Dataset items:
---*---
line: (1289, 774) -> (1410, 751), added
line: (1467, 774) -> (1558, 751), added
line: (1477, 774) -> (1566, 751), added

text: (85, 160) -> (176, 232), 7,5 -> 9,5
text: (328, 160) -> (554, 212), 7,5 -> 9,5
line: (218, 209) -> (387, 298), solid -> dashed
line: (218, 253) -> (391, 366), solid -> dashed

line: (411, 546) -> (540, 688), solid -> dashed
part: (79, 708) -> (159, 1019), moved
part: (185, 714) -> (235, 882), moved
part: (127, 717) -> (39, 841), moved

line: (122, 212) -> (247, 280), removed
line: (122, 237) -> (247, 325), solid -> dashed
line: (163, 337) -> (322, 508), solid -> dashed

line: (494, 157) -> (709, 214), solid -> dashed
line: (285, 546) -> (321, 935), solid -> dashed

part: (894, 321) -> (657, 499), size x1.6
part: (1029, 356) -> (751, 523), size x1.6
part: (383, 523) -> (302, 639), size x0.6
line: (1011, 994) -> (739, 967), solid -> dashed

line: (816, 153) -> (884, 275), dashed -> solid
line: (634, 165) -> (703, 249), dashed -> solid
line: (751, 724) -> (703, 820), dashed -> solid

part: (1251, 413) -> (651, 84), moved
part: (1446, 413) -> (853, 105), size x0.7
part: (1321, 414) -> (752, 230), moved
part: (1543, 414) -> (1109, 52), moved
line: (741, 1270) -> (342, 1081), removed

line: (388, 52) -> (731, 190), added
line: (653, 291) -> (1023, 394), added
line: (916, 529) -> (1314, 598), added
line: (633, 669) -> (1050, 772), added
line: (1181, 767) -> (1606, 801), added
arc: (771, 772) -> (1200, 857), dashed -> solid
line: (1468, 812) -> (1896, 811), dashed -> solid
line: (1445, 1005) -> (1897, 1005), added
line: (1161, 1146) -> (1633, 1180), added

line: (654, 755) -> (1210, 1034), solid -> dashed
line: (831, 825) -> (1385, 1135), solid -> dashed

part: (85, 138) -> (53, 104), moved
---*---
TASK INSTRUCTIONS: Set down no line except those from the one with "line: (741, 1270) -> (342, 1081), removed" to the last line of the data, inclusive, each exactly as written.

SOLUTION BELOW:
line: (741, 1270) -> (342, 1081), removed

line: (388, 52) -> (731, 190), added
line: (653, 291) -> (1023, 394), added
line: (916, 529) -> (1314, 598), added
line: (633, 669) -> (1050, 772), added
line: (1181, 767) -> (1606, 801), added
arc: (771, 772) -> (1200, 857), dashed -> solid
line: (1468, 812) -> (1896, 811), dashed -> solid
line: (1445, 1005) -> (1897, 1005), added
line: (1161, 1146) -> (1633, 1180), added

line: (654, 755) -> (1210, 1034), solid -> dashed
line: (831, 825) -> (1385, 1135), solid -> dashed

part: (85, 138) -> (53, 104), moved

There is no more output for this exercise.